Data for this exercise:
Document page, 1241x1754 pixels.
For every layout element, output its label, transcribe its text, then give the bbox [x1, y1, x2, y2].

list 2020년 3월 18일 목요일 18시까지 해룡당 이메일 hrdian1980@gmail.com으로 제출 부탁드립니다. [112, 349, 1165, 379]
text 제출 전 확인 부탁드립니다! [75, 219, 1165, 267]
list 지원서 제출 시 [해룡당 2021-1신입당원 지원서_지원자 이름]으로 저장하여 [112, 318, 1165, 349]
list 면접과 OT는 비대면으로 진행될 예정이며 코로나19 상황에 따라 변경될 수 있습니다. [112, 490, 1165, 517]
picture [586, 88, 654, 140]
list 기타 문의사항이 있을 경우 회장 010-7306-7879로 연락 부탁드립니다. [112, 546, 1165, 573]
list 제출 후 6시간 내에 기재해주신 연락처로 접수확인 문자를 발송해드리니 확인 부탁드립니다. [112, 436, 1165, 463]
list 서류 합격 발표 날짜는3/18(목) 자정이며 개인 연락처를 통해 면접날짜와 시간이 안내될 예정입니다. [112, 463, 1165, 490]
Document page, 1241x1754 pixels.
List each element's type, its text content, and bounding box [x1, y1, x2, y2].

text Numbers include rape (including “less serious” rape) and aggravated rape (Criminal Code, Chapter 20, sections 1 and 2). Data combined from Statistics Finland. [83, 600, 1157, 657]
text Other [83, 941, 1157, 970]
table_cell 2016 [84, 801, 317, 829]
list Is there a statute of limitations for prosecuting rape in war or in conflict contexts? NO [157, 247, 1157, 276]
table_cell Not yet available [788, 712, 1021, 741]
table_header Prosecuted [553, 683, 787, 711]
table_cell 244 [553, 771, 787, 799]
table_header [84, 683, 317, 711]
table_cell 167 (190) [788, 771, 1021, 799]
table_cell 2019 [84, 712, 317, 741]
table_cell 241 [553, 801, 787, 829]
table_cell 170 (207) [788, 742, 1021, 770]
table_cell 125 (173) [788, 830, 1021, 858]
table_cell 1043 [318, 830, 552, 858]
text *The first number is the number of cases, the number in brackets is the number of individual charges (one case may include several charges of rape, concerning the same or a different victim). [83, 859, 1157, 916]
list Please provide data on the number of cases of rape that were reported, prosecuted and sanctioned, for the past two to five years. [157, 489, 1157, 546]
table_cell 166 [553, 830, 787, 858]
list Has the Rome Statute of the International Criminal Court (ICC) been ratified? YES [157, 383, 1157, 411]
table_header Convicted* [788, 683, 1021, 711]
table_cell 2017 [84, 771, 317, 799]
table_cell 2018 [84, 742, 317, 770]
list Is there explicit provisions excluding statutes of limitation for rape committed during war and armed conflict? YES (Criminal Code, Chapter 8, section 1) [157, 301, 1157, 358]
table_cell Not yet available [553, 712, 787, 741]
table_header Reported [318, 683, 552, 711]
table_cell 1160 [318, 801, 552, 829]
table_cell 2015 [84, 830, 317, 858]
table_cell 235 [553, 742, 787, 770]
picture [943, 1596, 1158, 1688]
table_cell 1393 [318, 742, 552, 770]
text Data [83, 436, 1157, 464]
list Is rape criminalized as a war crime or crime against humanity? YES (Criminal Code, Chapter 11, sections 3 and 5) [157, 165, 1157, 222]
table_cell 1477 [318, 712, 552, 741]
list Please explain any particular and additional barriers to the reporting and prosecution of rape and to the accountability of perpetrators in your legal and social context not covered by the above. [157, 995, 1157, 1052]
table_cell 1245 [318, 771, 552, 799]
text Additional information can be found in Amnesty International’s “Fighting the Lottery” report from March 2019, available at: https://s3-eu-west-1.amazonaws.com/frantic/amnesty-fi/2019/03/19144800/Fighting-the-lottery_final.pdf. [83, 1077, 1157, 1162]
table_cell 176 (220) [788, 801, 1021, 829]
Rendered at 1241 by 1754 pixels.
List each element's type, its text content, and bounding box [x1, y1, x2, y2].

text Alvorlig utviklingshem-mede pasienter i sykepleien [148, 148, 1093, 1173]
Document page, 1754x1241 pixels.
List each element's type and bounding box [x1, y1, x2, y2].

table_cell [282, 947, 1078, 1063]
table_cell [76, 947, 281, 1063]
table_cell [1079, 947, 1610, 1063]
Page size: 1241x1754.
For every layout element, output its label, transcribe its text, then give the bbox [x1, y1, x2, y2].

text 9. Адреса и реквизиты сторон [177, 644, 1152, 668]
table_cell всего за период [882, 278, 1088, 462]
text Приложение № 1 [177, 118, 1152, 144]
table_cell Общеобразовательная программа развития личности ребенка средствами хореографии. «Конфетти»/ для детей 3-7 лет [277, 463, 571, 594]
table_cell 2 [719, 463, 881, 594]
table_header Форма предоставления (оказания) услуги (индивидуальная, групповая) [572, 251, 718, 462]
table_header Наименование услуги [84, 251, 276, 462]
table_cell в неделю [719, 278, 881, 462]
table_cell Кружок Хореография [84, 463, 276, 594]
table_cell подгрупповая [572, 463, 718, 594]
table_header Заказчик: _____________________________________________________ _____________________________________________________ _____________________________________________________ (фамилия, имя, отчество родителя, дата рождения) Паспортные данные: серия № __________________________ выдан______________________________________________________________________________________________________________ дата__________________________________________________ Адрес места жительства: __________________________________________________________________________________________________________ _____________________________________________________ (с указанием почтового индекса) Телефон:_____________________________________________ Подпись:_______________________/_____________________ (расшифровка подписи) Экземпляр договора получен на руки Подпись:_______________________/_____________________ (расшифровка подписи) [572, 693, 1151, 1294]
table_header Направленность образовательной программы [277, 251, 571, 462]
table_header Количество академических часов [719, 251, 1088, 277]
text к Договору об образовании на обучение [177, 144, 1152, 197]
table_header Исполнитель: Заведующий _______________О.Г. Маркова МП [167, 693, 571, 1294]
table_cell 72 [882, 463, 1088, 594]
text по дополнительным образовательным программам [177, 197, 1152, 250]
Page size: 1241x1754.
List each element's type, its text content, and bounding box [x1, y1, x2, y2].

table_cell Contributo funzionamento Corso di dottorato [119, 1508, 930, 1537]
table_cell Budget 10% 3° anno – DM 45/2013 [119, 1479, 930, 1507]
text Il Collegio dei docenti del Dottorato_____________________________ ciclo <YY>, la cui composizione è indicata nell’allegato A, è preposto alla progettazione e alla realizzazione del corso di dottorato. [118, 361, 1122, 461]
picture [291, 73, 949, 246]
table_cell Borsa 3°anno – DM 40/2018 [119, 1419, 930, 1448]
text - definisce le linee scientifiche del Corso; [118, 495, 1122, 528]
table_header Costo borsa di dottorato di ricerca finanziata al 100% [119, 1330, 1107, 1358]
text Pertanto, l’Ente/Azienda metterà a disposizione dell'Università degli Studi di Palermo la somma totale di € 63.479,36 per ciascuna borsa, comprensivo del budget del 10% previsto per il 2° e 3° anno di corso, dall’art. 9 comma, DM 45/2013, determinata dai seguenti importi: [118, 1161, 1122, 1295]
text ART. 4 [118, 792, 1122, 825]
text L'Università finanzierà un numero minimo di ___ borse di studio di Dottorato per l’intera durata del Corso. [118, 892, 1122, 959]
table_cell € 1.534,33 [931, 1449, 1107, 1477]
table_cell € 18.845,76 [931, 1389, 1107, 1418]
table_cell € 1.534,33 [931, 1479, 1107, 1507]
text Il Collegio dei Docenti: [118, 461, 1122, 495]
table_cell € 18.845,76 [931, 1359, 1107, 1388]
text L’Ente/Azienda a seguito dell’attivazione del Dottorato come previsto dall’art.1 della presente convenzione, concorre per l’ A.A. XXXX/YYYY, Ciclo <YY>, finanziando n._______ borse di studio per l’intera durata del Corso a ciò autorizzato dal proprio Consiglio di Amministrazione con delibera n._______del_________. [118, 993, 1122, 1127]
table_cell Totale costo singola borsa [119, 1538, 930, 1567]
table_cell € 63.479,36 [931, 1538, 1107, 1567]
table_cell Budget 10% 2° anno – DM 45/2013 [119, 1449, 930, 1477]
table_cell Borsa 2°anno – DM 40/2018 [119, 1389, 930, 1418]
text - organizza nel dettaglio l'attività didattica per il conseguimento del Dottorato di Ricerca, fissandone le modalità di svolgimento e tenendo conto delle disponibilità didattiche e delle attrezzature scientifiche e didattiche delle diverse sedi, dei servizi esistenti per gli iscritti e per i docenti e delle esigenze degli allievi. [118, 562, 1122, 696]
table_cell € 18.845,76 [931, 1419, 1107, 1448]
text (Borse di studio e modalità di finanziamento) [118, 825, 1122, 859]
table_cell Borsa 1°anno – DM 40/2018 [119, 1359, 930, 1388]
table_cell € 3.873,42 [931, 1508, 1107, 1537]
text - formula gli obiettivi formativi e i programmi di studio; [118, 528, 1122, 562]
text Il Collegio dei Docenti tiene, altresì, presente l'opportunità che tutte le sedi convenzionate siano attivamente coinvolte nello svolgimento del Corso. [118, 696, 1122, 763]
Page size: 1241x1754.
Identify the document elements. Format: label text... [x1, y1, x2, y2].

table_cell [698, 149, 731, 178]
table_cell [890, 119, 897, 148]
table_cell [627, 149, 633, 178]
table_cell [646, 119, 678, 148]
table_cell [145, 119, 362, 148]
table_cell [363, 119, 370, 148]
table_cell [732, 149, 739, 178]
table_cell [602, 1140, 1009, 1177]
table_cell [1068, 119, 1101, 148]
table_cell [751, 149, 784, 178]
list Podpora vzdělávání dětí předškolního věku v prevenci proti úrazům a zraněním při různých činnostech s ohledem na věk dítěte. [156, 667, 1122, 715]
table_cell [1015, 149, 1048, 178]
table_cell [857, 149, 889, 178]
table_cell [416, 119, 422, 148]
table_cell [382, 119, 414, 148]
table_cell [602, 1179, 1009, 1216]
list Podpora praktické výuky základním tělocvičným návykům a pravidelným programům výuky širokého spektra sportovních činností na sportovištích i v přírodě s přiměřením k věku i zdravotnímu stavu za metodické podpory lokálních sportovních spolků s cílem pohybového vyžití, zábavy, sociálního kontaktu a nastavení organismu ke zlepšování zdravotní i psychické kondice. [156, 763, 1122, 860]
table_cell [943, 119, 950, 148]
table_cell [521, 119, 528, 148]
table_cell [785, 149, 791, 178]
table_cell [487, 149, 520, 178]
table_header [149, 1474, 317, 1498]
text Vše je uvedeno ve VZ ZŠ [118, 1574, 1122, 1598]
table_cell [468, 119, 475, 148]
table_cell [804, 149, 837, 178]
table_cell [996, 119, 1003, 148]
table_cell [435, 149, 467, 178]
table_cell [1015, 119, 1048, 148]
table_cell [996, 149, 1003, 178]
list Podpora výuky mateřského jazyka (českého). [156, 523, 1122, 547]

About this exercise: The response should consist only of the lines running from the one that contains "table_cell [521, 119, 528, 148]" through the end of the material, repeated exactly.

Problem solution:
table_cell [521, 119, 528, 148]
table_cell [785, 149, 791, 178]
table_cell [487, 149, 520, 178]
table_header [149, 1474, 317, 1498]
text Vše je uvedeno ve VZ ZŠ [118, 1574, 1122, 1598]
table_cell [468, 119, 475, 148]
table_cell [804, 149, 837, 178]
table_cell [996, 119, 1003, 148]
table_cell [435, 149, 467, 178]
table_cell [1015, 119, 1048, 148]
table_cell [996, 149, 1003, 178]
list Podpora výuky mateřského jazyka (českého). [156, 523, 1122, 547]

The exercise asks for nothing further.